Omit all pictures, then retype the data exactly as given.

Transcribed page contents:

# # # # # # #

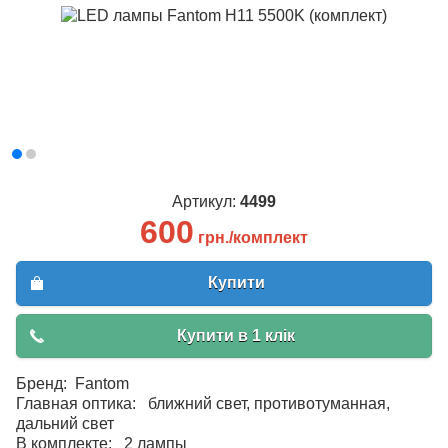
Артикул:
4499
600
грн./комплект
Купити
Купити в 1 клік
Бренд: Fantom
Главная оптика: ближний свет, противотуманная,
дальний свет
В комплекте: 2 лампы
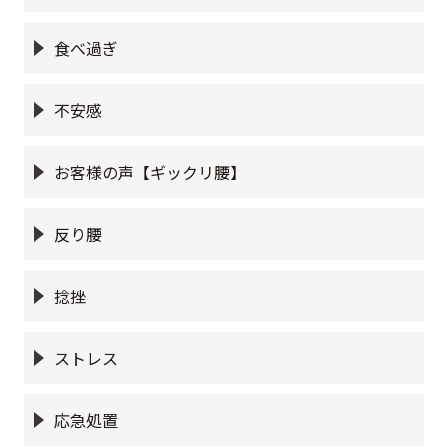
食べ過ぎ
不安感
お客様の声【ギックリ腰】
反り腰
捻挫
ストレス
応急処置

# # # # # # #

*YOUR RESPONSE*
Артикул:
4499
600
грн./комплект
Купити
Купити в 1 клік
Бренд: Fantom
Главная оптика: ближний свет, противотуманная,
дальний свет
В комплекте: 2 лампы
食べ過ぎ
不安感
お客様の声【ギックリ腰】
反り腰
捻挫
ストレス
応急処置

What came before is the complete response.